Mark -- then let's make smoking illegal. However, while it is a legal activity, free people should and do have the right to make free choices.

You will have to show me the law where it is illegal to allow smoking in the workplace. I did not allow it in my facility, but I have certainly been in plenty of business where smoking was permitted. They were either breaking the law or you are incorrect. If you are correct, then I whole heartedly disagree with that law.

If smoking offends you that much -- trust me, I hate smoking -- then do not take a job where you will be around smoking. Period. I will not accept the "can't find a job in a bad economy" argument. We cannot give/take away rights based on the economy.

And tell me, where does it stop? Not with smoking. There are plenty of vices/activities that are on the government's hit list. Pick something that you like. I'll guarantee that there are people who find it offensive. Give them a precedent and they will use your same arguments to take away that which you hold dear.
I agree that there isn't a need to ban smoking. I was in Massachusetts when I had my business and there was a specific law that prevented smoking in the workplace but it made an exception originally for eating and drinking establishments. I'm really not sure about Virginia, maybe someone else knows. I think that as long as the ventilation is good the health hazard is minimized and the restaurants seem to take care of that on their own.

Where does it stop? Hopefully it stops where your actions affect others. If the action being legistated is personal in nature and does not directly affect anyone else I do not believe it should be legislated.
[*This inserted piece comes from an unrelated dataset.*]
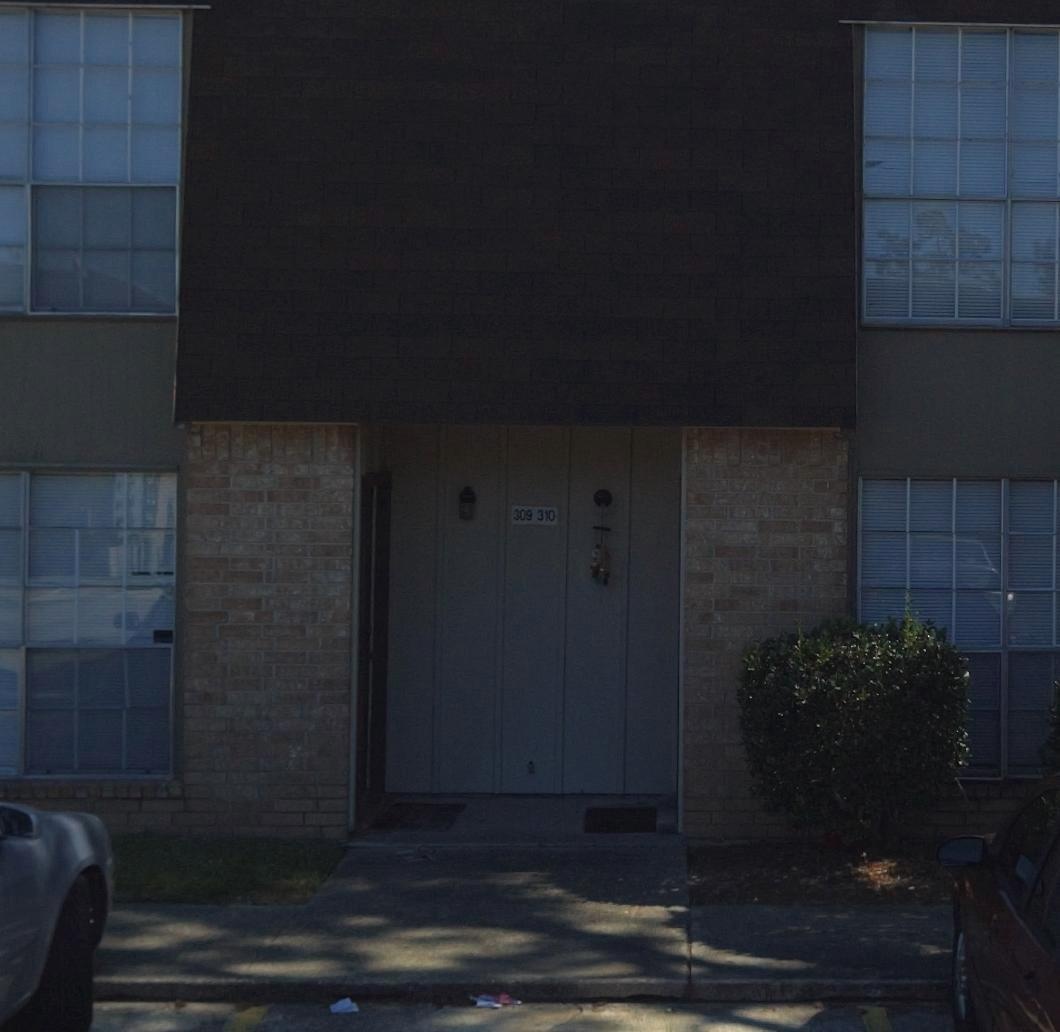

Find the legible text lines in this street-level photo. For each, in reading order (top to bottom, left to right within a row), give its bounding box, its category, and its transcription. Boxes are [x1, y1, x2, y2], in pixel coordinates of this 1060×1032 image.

[512, 507, 534, 523] StreetNumber: 309
[535, 507, 557, 523] StreetNumber: 310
Unfortunately many will use that same argument for the legalization of marijuana, heroine, meth, extacy, etc. Society has the right to draw the line somewhere as these substances are dangerous to society as a whole. The real danger lies in the financial arguments. Universal healthcare will open us up to a whole litany of violations because now your health has a direct financial affect on everyone else. THEY will try to legislate your food, your excersise and most likely will try to ban smoking. They may even try to make us all vegitarians. We will all be subject to mandatory yearly physicals and drug tests to ensure we are staying healthy. Older people will be denied services for the good of the collective.

In my opinion the government has already crossed the line with seat belt laws. By me not wearing my seatbelt I'm not endangering anyone else. Yet I'm in violation of the law. I have to obey a fire code in my own home. I may be required to have a CO2 detector in my own home. I'm sorry but my safety is my responsibility. If I was renting that home out I could see the argument but even then as a renter I can insist that my landlord take care of these things if I find them important.
Mark - I don't disagree with anything that you just said, which is basically "my rights end where your rights begin." The point of my initial post is that my rights, as a business owner, include allowing any legal activity on my private property. Trying to tell me what I can and can't do on my property in an infringement of my rights, not yours.

You are also correct that the government has already trampled all over our rights, and your examples are spot on. Problem is, we did not stand up before and that makes it harder now. It's incremental-ism at its worst. Every time we let government take a way a right in the name of "the greater good," we give up a little more of our freedom. That's why I do not agree with legislating the prohibition of smoking in restaurants.
Sounds like we're all pretty much in heated agreement.